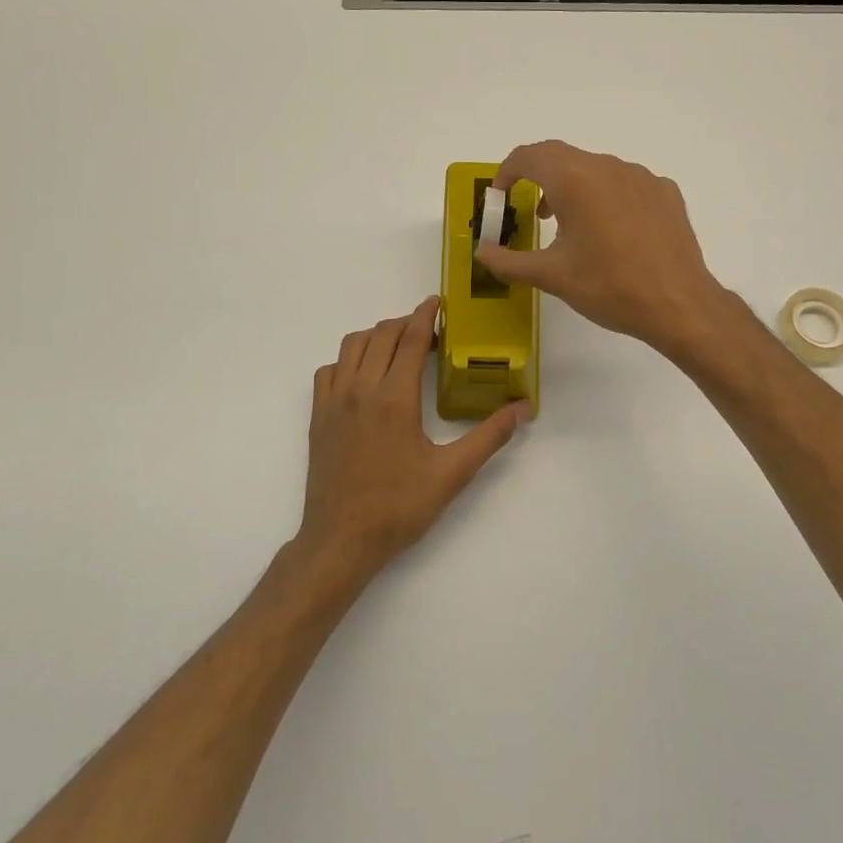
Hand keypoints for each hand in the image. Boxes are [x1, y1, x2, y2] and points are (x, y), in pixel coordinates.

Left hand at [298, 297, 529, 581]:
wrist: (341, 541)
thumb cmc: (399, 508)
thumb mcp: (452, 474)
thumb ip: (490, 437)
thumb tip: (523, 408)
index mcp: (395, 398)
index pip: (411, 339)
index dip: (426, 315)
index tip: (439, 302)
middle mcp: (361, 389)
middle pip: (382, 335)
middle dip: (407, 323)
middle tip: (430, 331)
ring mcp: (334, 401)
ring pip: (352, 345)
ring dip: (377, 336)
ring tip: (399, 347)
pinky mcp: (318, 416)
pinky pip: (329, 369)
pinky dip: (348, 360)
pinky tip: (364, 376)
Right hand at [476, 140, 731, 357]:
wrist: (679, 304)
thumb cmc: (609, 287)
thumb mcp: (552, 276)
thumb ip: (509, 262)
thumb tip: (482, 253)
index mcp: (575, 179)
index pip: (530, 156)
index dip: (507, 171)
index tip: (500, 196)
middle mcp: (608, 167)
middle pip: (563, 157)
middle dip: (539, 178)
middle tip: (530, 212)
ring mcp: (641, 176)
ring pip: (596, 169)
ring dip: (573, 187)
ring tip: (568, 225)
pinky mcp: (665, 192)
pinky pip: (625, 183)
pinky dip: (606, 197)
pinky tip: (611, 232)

#### WHAT IS REQUIRED:
Transcribe each record exactly as it stands, setting aside any pictures.

#### REPLY:
Hand keypoints for each hand in the image. Boxes are [x1, y1, x2, y2] and points are (x, y), in pixel coordinates.

Left hand at [298, 297, 529, 581]:
wrist: (341, 541)
thumb cmc: (399, 508)
thumb mcp: (452, 474)
thumb ip: (490, 437)
thumb tip: (523, 408)
index mcp: (395, 398)
index pip: (411, 339)
index dip: (426, 315)
index tip: (439, 302)
middle mcp: (361, 389)
middle pip: (382, 335)
middle dip: (407, 323)
middle tip: (430, 331)
ring mcp: (334, 401)
ring pip: (352, 345)
ring dip: (377, 336)
ring tip: (399, 347)
pinky mcp: (318, 416)
pinky pip: (329, 369)
pinky dip: (348, 360)
pinky tip: (364, 376)
Right hand at [476, 140, 731, 357]:
wrist: (679, 304)
thumb cmc: (609, 287)
thumb mcp: (552, 276)
thumb ip: (509, 262)
thumb tip: (482, 253)
index mcp: (575, 179)
index pip: (530, 156)
index dip: (507, 171)
index tip: (500, 196)
middle mcp: (608, 167)
middle pip: (563, 157)
middle dip: (539, 178)
middle tip: (530, 212)
ring mcp: (641, 176)
ring pip: (596, 169)
ring dip: (573, 187)
ring tip: (568, 225)
pinky mcp: (665, 192)
pinky pip: (625, 183)
pinky dip: (606, 197)
pinky tip: (611, 232)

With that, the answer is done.